Can any of the tug experts out there help me with details/pic of two United Towing tugs which were working in 1953.

They are the Bowman (1943) and the Welshman (1896?)

Many thanks

NigelC


----------



## K urgess (Aug 14, 2006)

Nigel

"Bowman"
Built 1943 by Richard Dunstan, Thorne. 1943-1948 "TID 24", Min of War Transport.
1948-1952 Lloyds Albert Yard and Motor Packet Steam Services Ltd., Southampton as "Ashford 24".
Purchased by UT in 1952 and scrapped in 1953.

"Welshman"(1)
Built in 1896 by J.P. Rennoldson & Son, South Shields.
Purchased by UT from T.Gray of Hull in 1921 and scrapped in 1953. 

All these details are from the book "United Towing 1920-1990" by Alan Ford published by Hutton Press.
There is a photo of "Bowman" on page 146 and one of "Welshman" tied up between several others on page 10.

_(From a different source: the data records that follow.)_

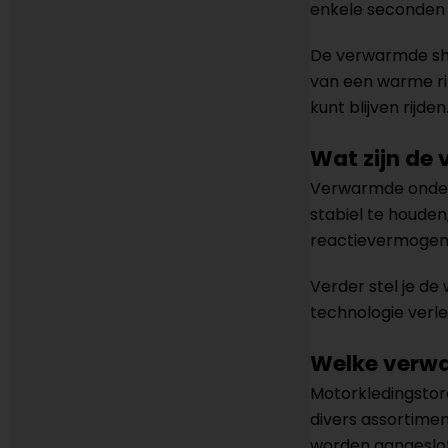
enkele seconden 
De verwarmde shir
van een warme rit
kunt blijven rijden
Wat zijn de
Verwarmde onderk
stabiel te houden
reactievermogen v
Verder stel je de
technologie verle
Welke verwa
Motorkledingstore
divers assortime
worden aangeslote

No physical details are given.
Cheers
Kris/


----------



## nigelcollett (Oct 26, 2005)

QSL Kris

Tks. I see both demised in 1953, probably as a result of the collision with Wilson Line's Salerno (IV) in the Humber that year.

Tks agn

CU

Rgds

NigelC


----------



## Merddin (Dec 21, 2017)

Bowman went for scrap not in 1953, but 1963. UTC purchased 3 TID tugs in the early 1950s and named them in the company fashion as Yeoman, Fenman and Bowman. These 3 were rebuilt with modified bows, a rounded stern and larger diameter funnels. They later bought another TID which kept its existing name of Tidspur, and other than the funnel being repainted in UTC colours, it was not altered. All went to Holland for scrapping in April 1963, but at least Yeoman and Fenman escaped the cutting torch at that time, as they were still in existence, (albeit derelict) as late as 1973.


----------



## Bob S (Jul 12, 2004)

http://www.shipspotting.com/gallery/photo.php?lid=2257881


----------



## Ann(McKinnon) (Jan 19, 2017)

I,m loving the little kitten peeping out of the catflap, very cute.


----------